# VR6 12v - How is your oil consumption?



## Captain Bavaria (Jun 4, 2016)

I bought a MY 2000 Jetta GLX in July. At 86,500 miles I changed the oil and filter. 2,400 miles later oil consumption is under 1/4 quart or 8 ounces. That surprises me, because my previous VAG product with the V6 12v (not VR6) was considerably more thirsty and consumed easily 1/2 quart every 1,000 miles.

Oil used: Rotella T6 5W-40
Filter used: Mann cartridge filter

How is your oil consumption with the Vr6 12v, and how many miles do you have on the engine?


----------



## a_riot (Jun 14, 2005)

Captain Bavaria said:


> How is your oil consumption with the Vr6 12v, and how many miles do you have on the engine?
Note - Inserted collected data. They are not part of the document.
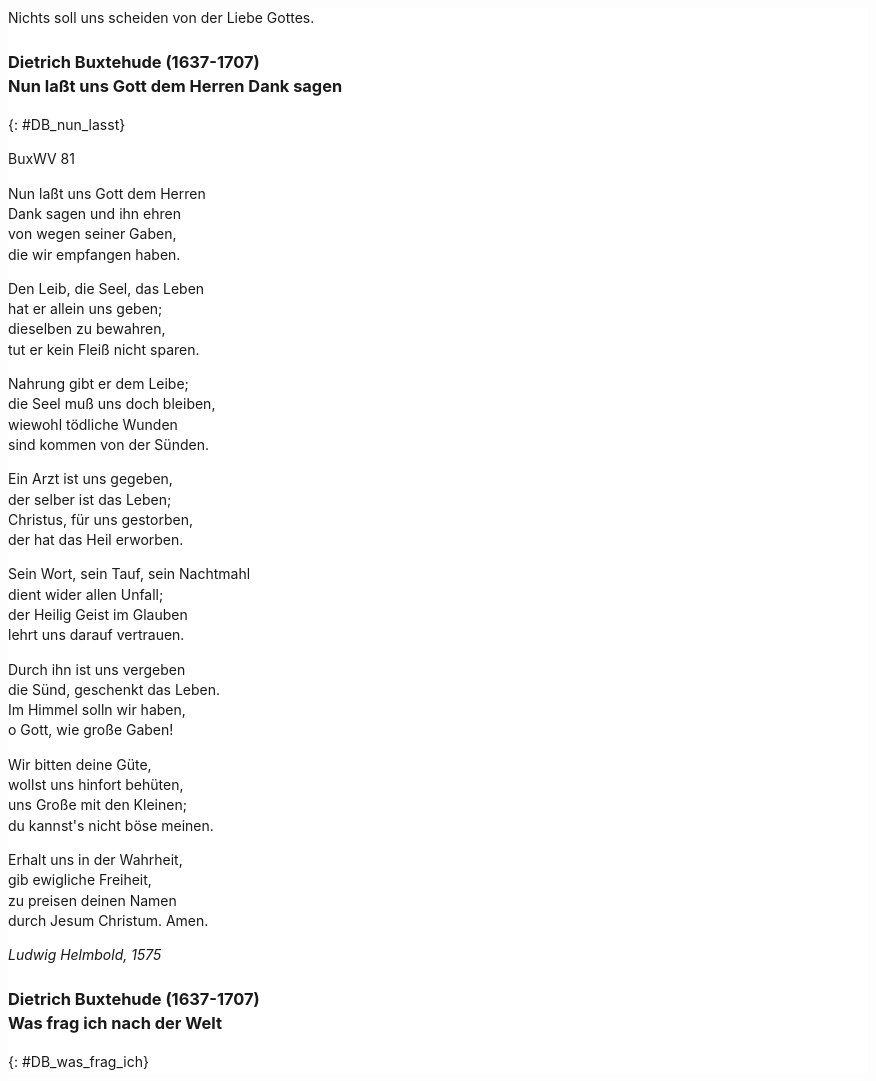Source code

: Nichts soll uns scheiden von der Liebe Gottes.


### Dietrich Buxtehude (1637-1707)<br />Nun laßt uns Gott dem Herren Dank sagen ###
{: #DB_nun_lasst}

BuxWV 81

Nun laßt uns Gott dem Herren<br />
Dank sagen und ihn ehren<br />
von wegen seiner Gaben,<br />
die wir empfangen haben.

Den Leib, die Seel, das Leben<br />
hat er allein uns geben;<br />
dieselben zu bewahren,<br />
tut er kein Fleiß nicht sparen.

Nahrung gibt er dem Leibe;<br />
die Seel muß uns doch bleiben,<br />
wiewohl tödliche Wunden<br />
sind kommen von der Sünden.

Ein Arzt ist uns gegeben,<br />
der selber ist das Leben;<br />
Christus, für uns gestorben,<br />
der hat das Heil erworben.

Sein Wort, sein Tauf, sein Nachtmahl<br />
dient wider allen Unfall;<br />
der Heilig Geist im Glauben<br />
lehrt uns darauf vertrauen.

Durch ihn ist uns vergeben<br />
die Sünd, geschenkt das Leben.<br />
Im Himmel solln wir haben,<br />
o Gott, wie große Gaben!

Wir bitten deine Güte,<br />
wollst uns hinfort behüten,<br />
uns Große mit den Kleinen;<br />
du kannst's nicht böse meinen.

Erhalt uns in der Wahrheit,<br />
gib ewigliche Freiheit,<br />
zu preisen deinen Namen<br />
durch Jesum Christum. Amen.

_Ludwig Helmbold, 1575_




### Dietrich Buxtehude (1637-1707)<br />Was frag ich nach der Welt ###
{: #DB_was_frag_ich}
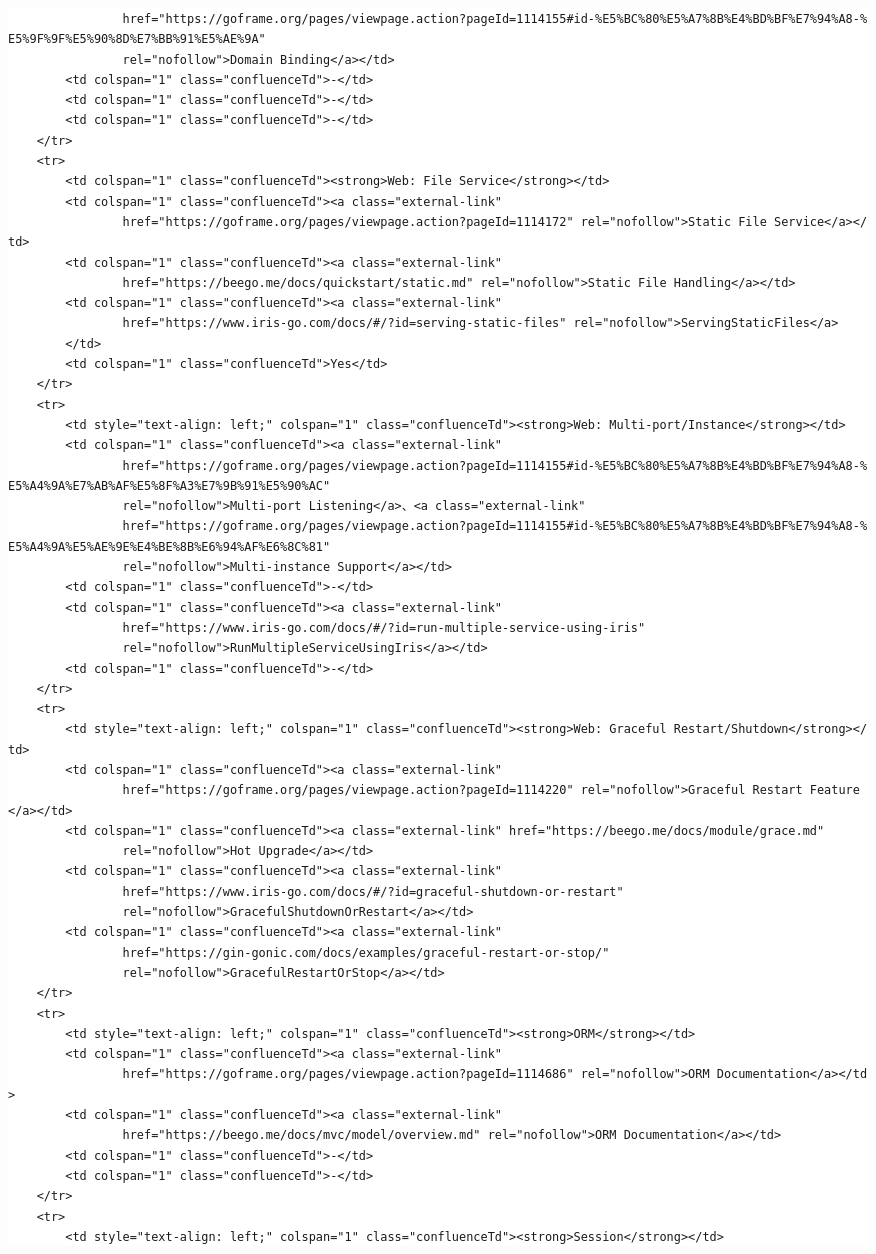                     href="https://goframe.org/pages/viewpage.action?pageId=1114155#id-%E5%BC%80%E5%A7%8B%E4%BD%BF%E7%94%A8-%E5%9F%9F%E5%90%8D%E7%BB%91%E5%AE%9A"
                    rel="nofollow">Domain Binding</a></td>
            <td colspan="1" class="confluenceTd">-</td>
            <td colspan="1" class="confluenceTd">-</td>
            <td colspan="1" class="confluenceTd">-</td>
        </tr>
        <tr>
            <td colspan="1" class="confluenceTd"><strong>Web: File Service</strong></td>
            <td colspan="1" class="confluenceTd"><a class="external-link"
                    href="https://goframe.org/pages/viewpage.action?pageId=1114172" rel="nofollow">Static File Service</a></td>
            <td colspan="1" class="confluenceTd"><a class="external-link"
                    href="https://beego.me/docs/quickstart/static.md" rel="nofollow">Static File Handling</a></td>
            <td colspan="1" class="confluenceTd"><a class="external-link"
                    href="https://www.iris-go.com/docs/#/?id=serving-static-files" rel="nofollow">ServingStaticFiles</a>
            </td>
            <td colspan="1" class="confluenceTd">Yes</td>
        </tr>
        <tr>
            <td style="text-align: left;" colspan="1" class="confluenceTd"><strong>Web: Multi-port/Instance</strong></td>
            <td colspan="1" class="confluenceTd"><a class="external-link"
                    href="https://goframe.org/pages/viewpage.action?pageId=1114155#id-%E5%BC%80%E5%A7%8B%E4%BD%BF%E7%94%A8-%E5%A4%9A%E7%AB%AF%E5%8F%A3%E7%9B%91%E5%90%AC"
                    rel="nofollow">Multi-port Listening</a>、<a class="external-link"
                    href="https://goframe.org/pages/viewpage.action?pageId=1114155#id-%E5%BC%80%E5%A7%8B%E4%BD%BF%E7%94%A8-%E5%A4%9A%E5%AE%9E%E4%BE%8B%E6%94%AF%E6%8C%81"
                    rel="nofollow">Multi-instance Support</a></td>
            <td colspan="1" class="confluenceTd">-</td>
            <td colspan="1" class="confluenceTd"><a class="external-link"
                    href="https://www.iris-go.com/docs/#/?id=run-multiple-service-using-iris"
                    rel="nofollow">RunMultipleServiceUsingIris</a></td>
            <td colspan="1" class="confluenceTd">-</td>
        </tr>
        <tr>
            <td style="text-align: left;" colspan="1" class="confluenceTd"><strong>Web: Graceful Restart/Shutdown</strong></td>
            <td colspan="1" class="confluenceTd"><a class="external-link"
                    href="https://goframe.org/pages/viewpage.action?pageId=1114220" rel="nofollow">Graceful Restart Feature</a></td>
            <td colspan="1" class="confluenceTd"><a class="external-link" href="https://beego.me/docs/module/grace.md"
                    rel="nofollow">Hot Upgrade</a></td>
            <td colspan="1" class="confluenceTd"><a class="external-link"
                    href="https://www.iris-go.com/docs/#/?id=graceful-shutdown-or-restart"
                    rel="nofollow">GracefulShutdownOrRestart</a></td>
            <td colspan="1" class="confluenceTd"><a class="external-link"
                    href="https://gin-gonic.com/docs/examples/graceful-restart-or-stop/"
                    rel="nofollow">GracefulRestartOrStop</a></td>
        </tr>
        <tr>
            <td style="text-align: left;" colspan="1" class="confluenceTd"><strong>ORM</strong></td>
            <td colspan="1" class="confluenceTd"><a class="external-link"
                    href="https://goframe.org/pages/viewpage.action?pageId=1114686" rel="nofollow">ORM Documentation</a></td>
            <td colspan="1" class="confluenceTd"><a class="external-link"
                    href="https://beego.me/docs/mvc/model/overview.md" rel="nofollow">ORM Documentation</a></td>
            <td colspan="1" class="confluenceTd">-</td>
            <td colspan="1" class="confluenceTd">-</td>
        </tr>
        <tr>
            <td style="text-align: left;" colspan="1" class="confluenceTd"><strong>Session</strong></td>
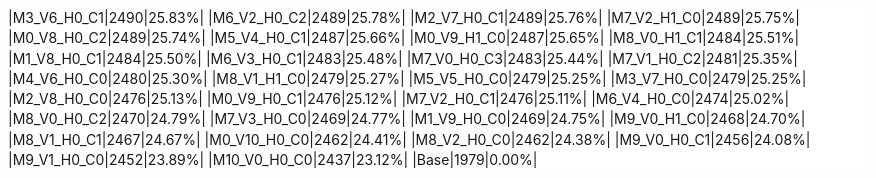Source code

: |M3_V6_H0_C1|2490|25.83%|
|M6_V2_H0_C2|2489|25.78%|
|M2_V7_H0_C1|2489|25.76%|
|M7_V2_H1_C0|2489|25.75%|
|M0_V8_H0_C2|2489|25.74%|
|M5_V4_H0_C1|2487|25.66%|
|M0_V9_H1_C0|2487|25.65%|
|M8_V0_H1_C1|2484|25.51%|
|M1_V8_H0_C1|2484|25.50%|
|M6_V3_H0_C1|2483|25.48%|
|M7_V0_H0_C3|2483|25.44%|
|M7_V1_H0_C2|2481|25.35%|
|M4_V6_H0_C0|2480|25.30%|
|M8_V1_H1_C0|2479|25.27%|
|M5_V5_H0_C0|2479|25.25%|
|M3_V7_H0_C0|2479|25.25%|
|M2_V8_H0_C0|2476|25.13%|
|M0_V9_H0_C1|2476|25.12%|
|M7_V2_H0_C1|2476|25.11%|
|M6_V4_H0_C0|2474|25.02%|
|M8_V0_H0_C2|2470|24.79%|
|M7_V3_H0_C0|2469|24.77%|
|M1_V9_H0_C0|2469|24.75%|
|M9_V0_H1_C0|2468|24.70%|
|M8_V1_H0_C1|2467|24.67%|
|M0_V10_H0_C0|2462|24.41%|
|M8_V2_H0_C0|2462|24.38%|
|M9_V0_H0_C1|2456|24.08%|
|M9_V1_H0_C0|2452|23.89%|
|M10_V0_H0_C0|2437|23.12%|
|Base|1979|0.00%|
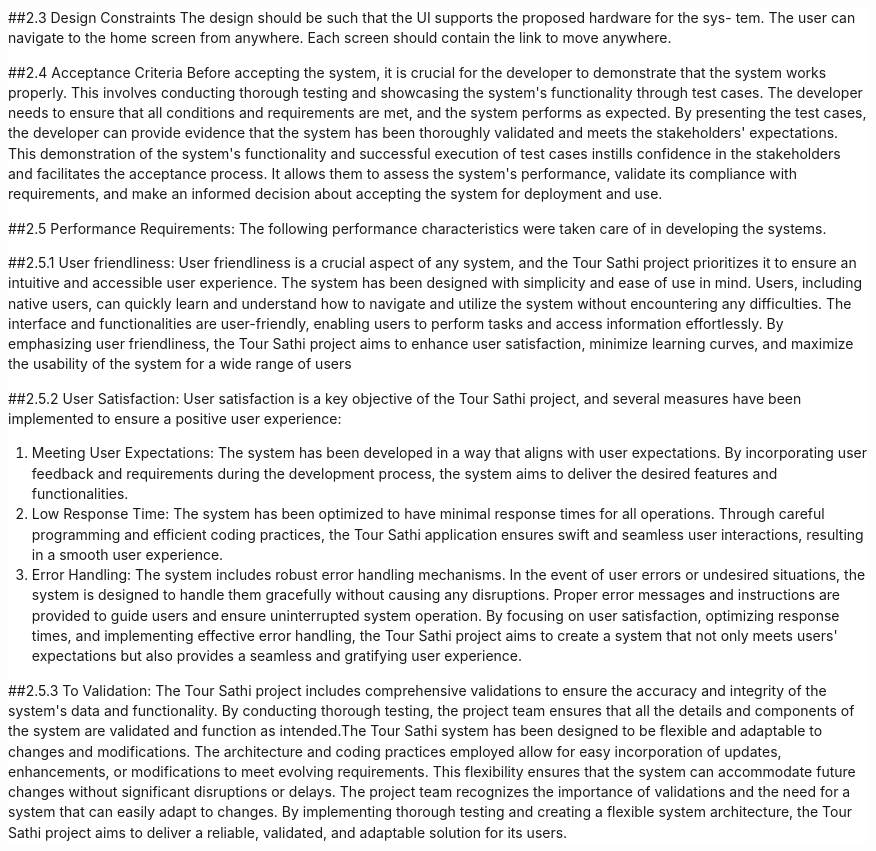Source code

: ##2.3 Design Constraints
The design should be such that the UI supports the proposed hardware for the sys- tem.
The user can navigate to the home screen from anywhere. Each screen should contain the
link to move anywhere.

##2.4 Acceptance Criteria
Before accepting the system, it is crucial for the developer to demonstrate that the system works
properly. This involves conducting thorough testing and showcasing the system's functionality
through test cases. The developer needs to ensure that all conditions and requirements are met,
and the system performs as expected. By presenting the test cases, the developer can provide
evidence that the system has been thoroughly validated and meets the stakeholders'
expectations. This demonstration of the system's functionality and successful execution of test
cases instills confidence in the stakeholders and facilitates the acceptance process. It allows
them to assess the system's performance, validate its compliance with requirements, and make
an informed decision about accepting the system for deployment and use.

##2.5 Performance Requirements:
The following performance characteristics were taken care of in developing
the systems.

##2.5.1 User friendliness:
User friendliness is a crucial aspect of any system, and the Tour Sathi project prioritizes it to
ensure an intuitive and accessible user experience. The system has been designed with
simplicity and ease of use in mind. Users, including native users, can quickly learn and
understand how to navigate and utilize the system without encountering any difficulties. The
interface and functionalities are user-friendly, enabling users to perform tasks and access
information effortlessly. By emphasizing user friendliness, the Tour Sathi project aims to
enhance user satisfaction, minimize learning curves, and maximize the usability of the system
for a wide range of users

##2.5.2 User Satisfaction:
User satisfaction is a key objective of the Tour Sathi project, and several measures have been
implemented to ensure a positive user experience:
1. Meeting User Expectations: The system has been developed in a way that aligns with user
expectations. By incorporating user feedback and requirements during the development
process, the system aims to deliver the desired features and functionalities.
2. Low Response Time: The system has been optimized to have minimal response times for all
operations. Through careful programming and efficient coding practices, the Tour Sathi
application ensures swift and seamless user interactions, resulting in a smooth user experience.
3. Error Handling: The system includes robust error handling mechanisms. In the event of user
errors or undesired situations, the system is designed to handle them gracefully without causing
any disruptions. Proper error messages and instructions are provided to guide users and ensure
uninterrupted system operation.
By focusing on user satisfaction, optimizing response times, and implementing effective error
handling, the Tour Sathi project aims to create a system that not only meets users' expectations
but also provides a seamless and gratifying user experience.

##2.5.3 To Validation:
The Tour Sathi project includes comprehensive validations to ensure the accuracy and integrity
of the system's data and functionality. By conducting thorough testing, the project team ensures
that all the details and components of the system are validated and function as intended.The
Tour Sathi system has been designed to be flexible and adaptable to changes and modifications.
The architecture and coding practices employed allow for easy incorporation of updates,
enhancements, or modifications to meet evolving requirements. This flexibility ensures that the
system can accommodate future changes without significant disruptions or delays.
The project team recognizes the importance of validations and the need for a system that can
easily adapt to changes. By implementing thorough testing and creating a flexible system
architecture, the Tour Sathi project aims to deliver a reliable, validated, and adaptable solution
for its users.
Low enough to be almost indiscernible. I don't really lose much at all between oil changes. Might top it up a half liter after 4-5000 miles. Both engines have about the same consumption, one with 112k and one with 195k. I use OE filters and Castrol Edge 5w-40.


----------



## Captain Bavaria (Jun 4, 2016)

My previous car leaked probably more engine oil than the engine consumed. The vehicle had a very effective anti-rust coating from the engine all the way back.


----------